So what is the best treatment for reflux symptoms?
Gastro-oesophageal-reflux disease (GORD or GERD) is one of the commonest diseases affecting adults in the West. Because the severity of the condition varies from being just an occasional nuisance for some people while others are quite seriously troubled, so the intensity of treatment varies from one individual to another. There may well be changes in your lifestyle that you can make to help. There are also medicines – either bought over the counter or prescribed by your doctor – that can help your symptoms. There is no simple “cure”.
How can I help myself?
Your symptoms are likely to lessen if you take measures to reduce the amount of reflux that you have. It is a bad idea to eat large, rich meals – especially late in the evening. Eat little but more often if necessary. If you are carrying extra pounds, losing weight is usually very helpful. If you indulge, cut down on alcohol and stop smoking. Do eat early enough in the evening so as to avoid going to bed with a full stomach. It may help to prop up the head of the bed.

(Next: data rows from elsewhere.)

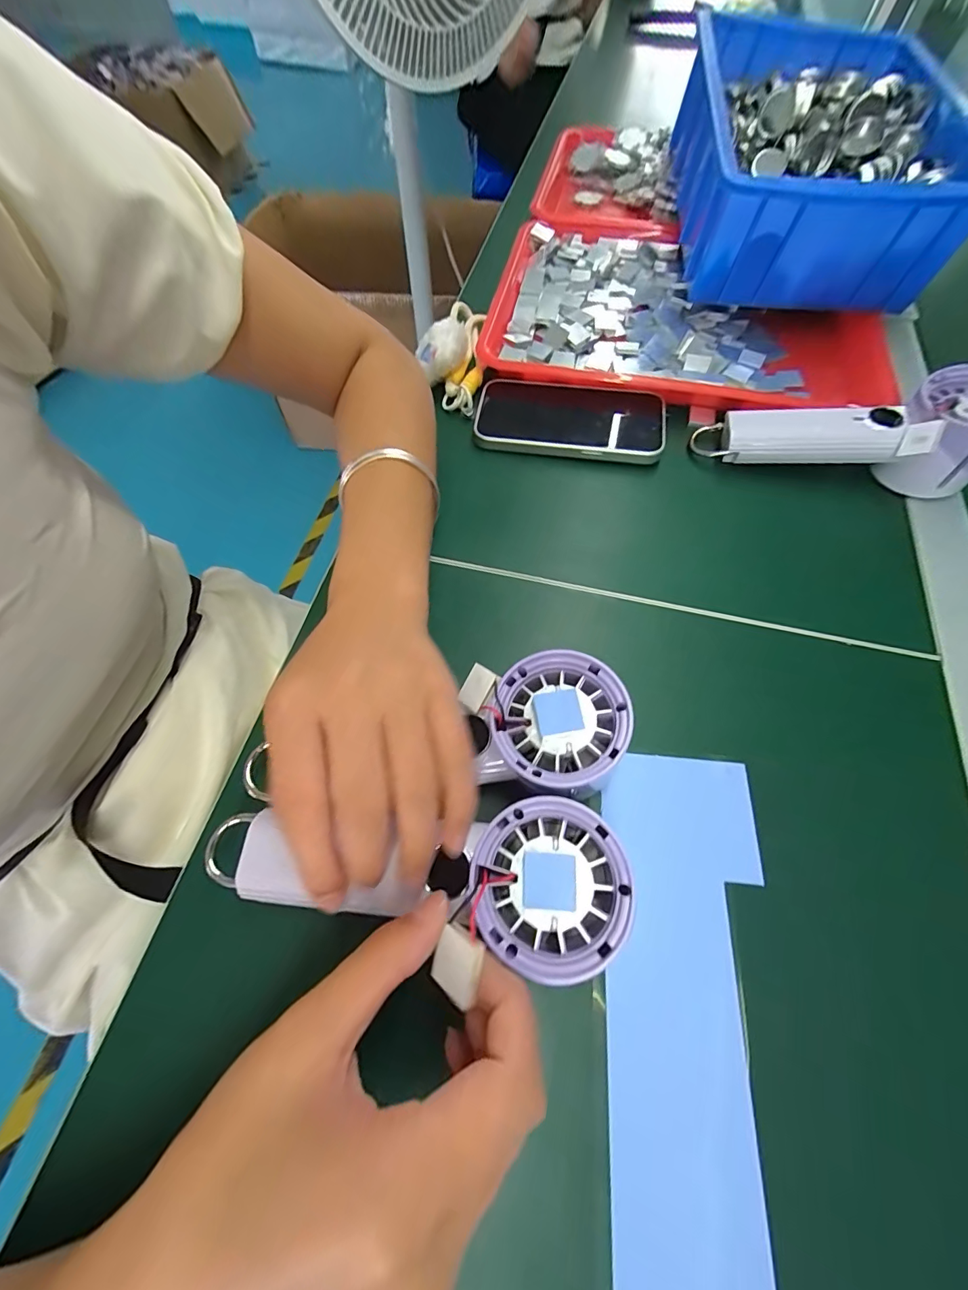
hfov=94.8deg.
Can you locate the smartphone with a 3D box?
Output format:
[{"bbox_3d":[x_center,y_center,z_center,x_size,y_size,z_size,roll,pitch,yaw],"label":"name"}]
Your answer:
[{"bbox_3d":[0.068,-0.182,0.361,0.147,0.017,0.069,9,65,4],"label":"smartphone"}]

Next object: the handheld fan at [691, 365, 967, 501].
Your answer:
[{"bbox_3d":[0.263,-0.154,0.330,0.198,0.058,0.063,7,64,16],"label":"handheld fan"}]

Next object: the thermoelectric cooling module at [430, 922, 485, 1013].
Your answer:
[{"bbox_3d":[-0.010,0.115,0.161,0.019,0.004,0.020,12,76,40],"label":"thermoelectric cooling module"}]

Try to avoid bending forward or wearing tight clothes as this can put extra pressure on your tummy. There are a variety of useful medicines that you can buy. Many contain antacids which neutralize the acid in your stomach. Ask your pharmacist for advice about medicines that help reflux symptoms.
How can the doctor help?
If your symptoms are mild, they may suggest you follow the above advice. If this does not work or your symptoms are more troublesome, they will probably prescribe a medicine for you. Ideally, they would choose to prescribe a drug that prevented you from having reflux in the first place – but there are no medicines that do that effectively. Fortunately there is a wide choice of drugs that cut down the amount of acid that gets to your oesophagus. These vary in their power so the doctor will try to choose the one that is best for you. The good news is that, for nearly everyone, there is a drug that is both very safe and really effective.

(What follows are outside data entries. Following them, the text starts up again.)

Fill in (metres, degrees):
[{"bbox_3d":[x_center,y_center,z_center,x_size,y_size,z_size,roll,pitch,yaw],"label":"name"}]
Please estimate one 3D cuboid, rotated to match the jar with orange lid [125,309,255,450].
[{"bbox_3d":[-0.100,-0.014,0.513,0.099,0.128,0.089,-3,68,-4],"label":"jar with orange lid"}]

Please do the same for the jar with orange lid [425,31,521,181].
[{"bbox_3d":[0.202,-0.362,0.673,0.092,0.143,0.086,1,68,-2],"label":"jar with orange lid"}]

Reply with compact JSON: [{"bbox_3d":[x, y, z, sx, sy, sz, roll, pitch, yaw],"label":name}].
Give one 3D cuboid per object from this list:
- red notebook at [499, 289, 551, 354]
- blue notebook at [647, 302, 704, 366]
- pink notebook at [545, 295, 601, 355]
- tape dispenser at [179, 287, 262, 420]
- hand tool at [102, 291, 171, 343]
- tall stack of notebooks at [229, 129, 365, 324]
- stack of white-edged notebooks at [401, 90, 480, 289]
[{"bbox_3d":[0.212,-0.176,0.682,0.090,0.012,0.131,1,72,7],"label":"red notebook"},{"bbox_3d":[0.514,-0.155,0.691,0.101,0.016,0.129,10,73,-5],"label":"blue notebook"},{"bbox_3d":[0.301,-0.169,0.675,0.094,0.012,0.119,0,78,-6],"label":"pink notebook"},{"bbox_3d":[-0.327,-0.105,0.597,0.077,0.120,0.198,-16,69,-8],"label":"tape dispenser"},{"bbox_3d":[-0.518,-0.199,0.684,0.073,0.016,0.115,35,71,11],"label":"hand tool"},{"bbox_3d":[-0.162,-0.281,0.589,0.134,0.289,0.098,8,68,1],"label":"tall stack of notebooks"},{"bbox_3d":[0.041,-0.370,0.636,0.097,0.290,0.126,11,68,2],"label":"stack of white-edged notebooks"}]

Will I need treatment forever?
Many people find their symptoms improve greatly if they change their lifestyle to reduce reflux. Others may need to take medicines from time to time if their symptoms return. Some just cannot manage without taking drug treatment most of the time. It is very reassuring that taking medicines for reflux in the long term is extremely safe. There are a small number of people for whom drug treatment is not suitable for one reason or another. In such cases, surgery is definitely an option.
Can I have an operation for my condition?
Yes, an operation exists which is nowadays carried out by “keyhole” (laparoscopic) techniques, meaning that patients only usually stay in hospital for 1 or 2 nights and are usually back to work within 2 weeks. It requires a general anaesthetic and may therefore carry a small risk. It can cause side effects such as difficulty swallowing or bloating and wind. It interferes with the ability to belch and vomit. It controls reflux in more than 9 out of 10 patients but after 5-10 years the condition may recur in 2-3 out of every 10 who have undergone the surgery. For these reasons it is not right for everyone with reflux.